I’m still recovering from my ride on the Santa Cruz Big Dipper this spring. Beautiful evening light here, and the Swedish evening lasts a long time, up through about 9:30.

We went twice to Stockholm a restaurant called Prinsen. They’ve been open a hundred years. Wonderful, wonderful food. Seems like I never get food even close to this in the US, and I do try. No corners are cut here, everything is perfect, and there’s no fuss about it. Sounds simple, but it takes real determination to follow through.

This bus-stop map made me laugh. As I tend to do, I then got fixated on the phrase Här är du, and repeated it very many times.

There are a few Black people in Scandinavia. They look relaxed. You see a lot of giant plastic bags like in the foreground. They even put bricks and rubble in them.

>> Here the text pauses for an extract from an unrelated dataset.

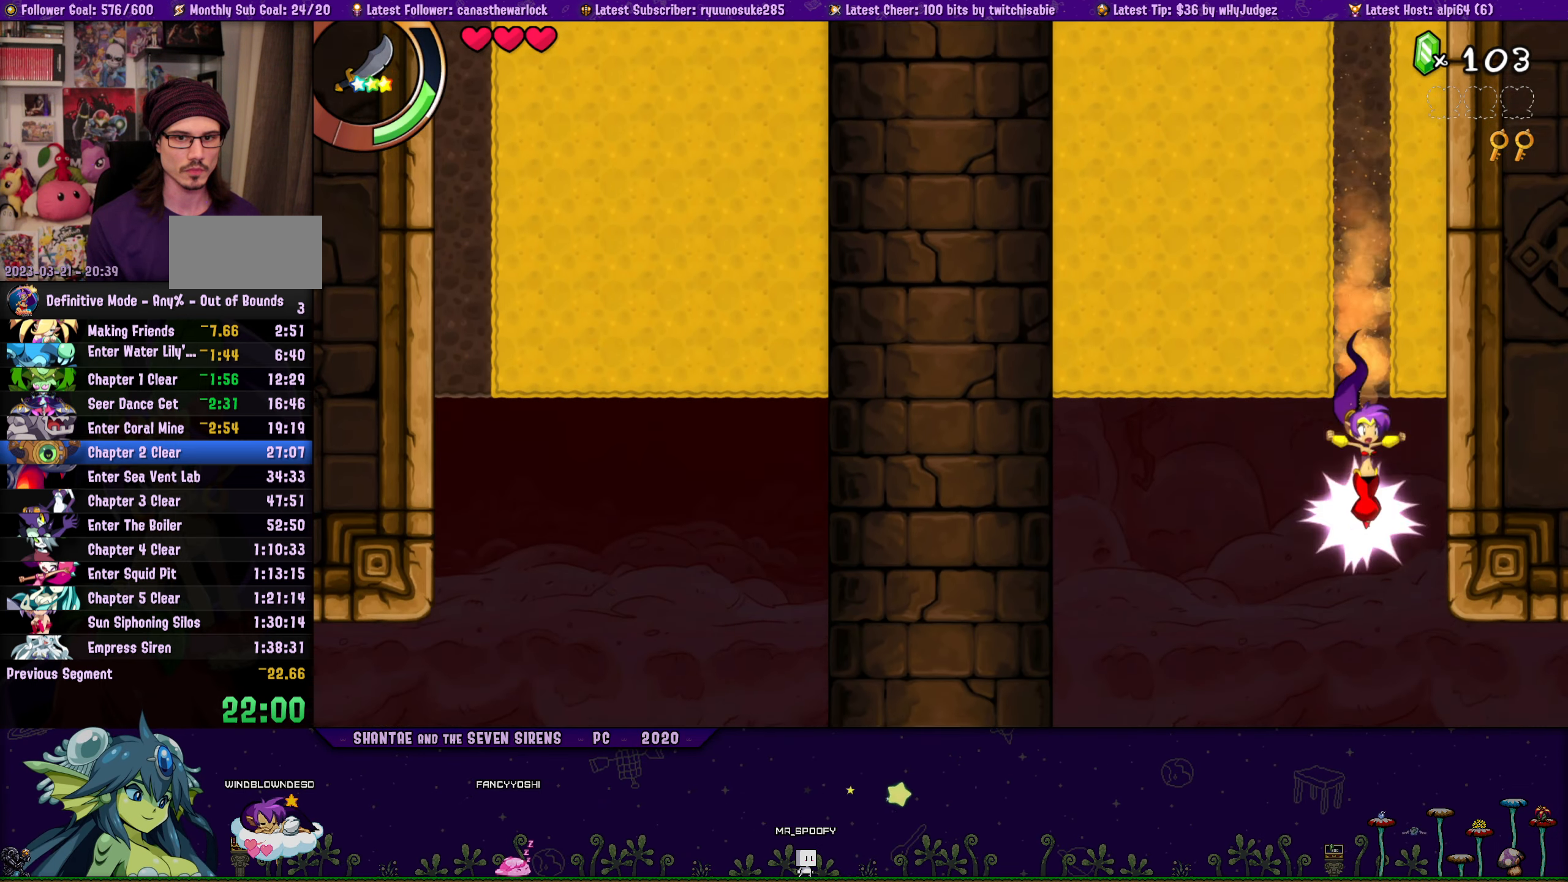
{"buttons": ["TRIANGLE"], "button_events": [[17, "DPAD_RIGHT", "down"], [34, "DPAD_DOWN", "up"], [250, "DPAD_RIGHT", "up"], [417, "TRIANGLE", "down"]]}
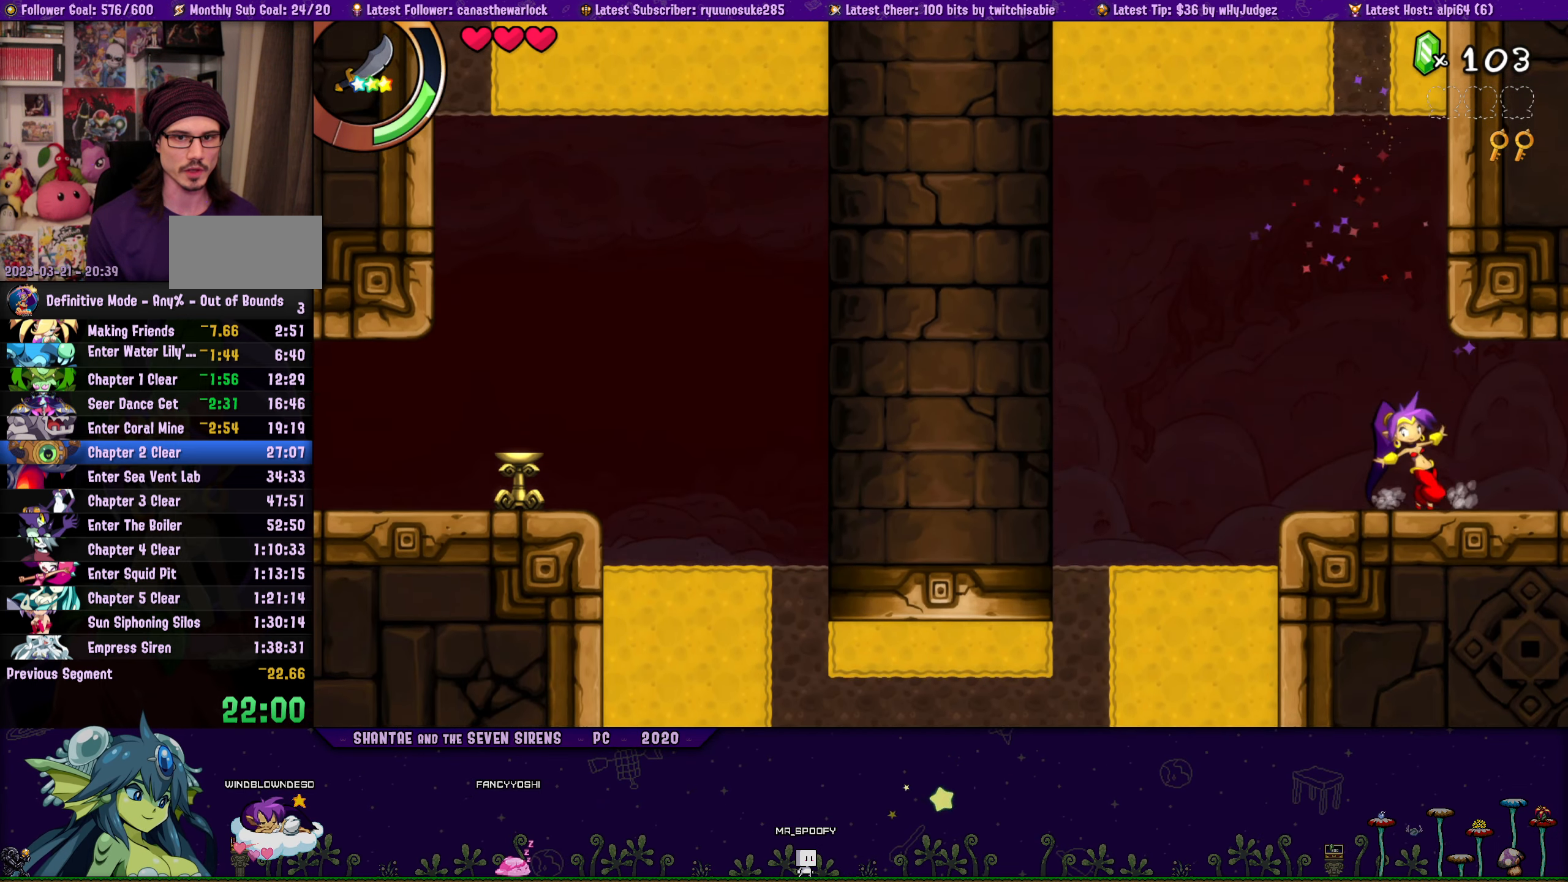
{"buttons": ["TRIANGLE"], "button_events": []}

This building was also behind Hotel Esplanade, I think it housed a museum of theater design. Great cafe on the ground floor, the kind I long for, with the classic gravel garden outside with metal tables beneath huge trees.

More Stockholm clouds. Sylvia and I made friends with two local guys in a restaurant, and they were interested in hearing what we thought of their city, and I went on about the clouds, and they kind of laughed. “Very different in the winter,” says one of them, making a horizontal gesture with his hand. “Just one cloud then, very low. All day. And it gets dark at four.”

I’m thinking of a Sesame Steet routine here. “This scene is brought to you by the number 2!”

I mentioned the Art Nouveau. Wonderful ironwork here.

Sylvia took this photo of me looking out the corner window in our room. Kind of like a Magrite painting.  Looking at the water and the sky? Um, wait, maybe I’m looking at my laptop. Well, let’s hope I’m doing some creative writing.

My view out the side window. Definitely looking outside here. You know that condition they call Stockholm Syndrome? My version was that I never wanted to leave.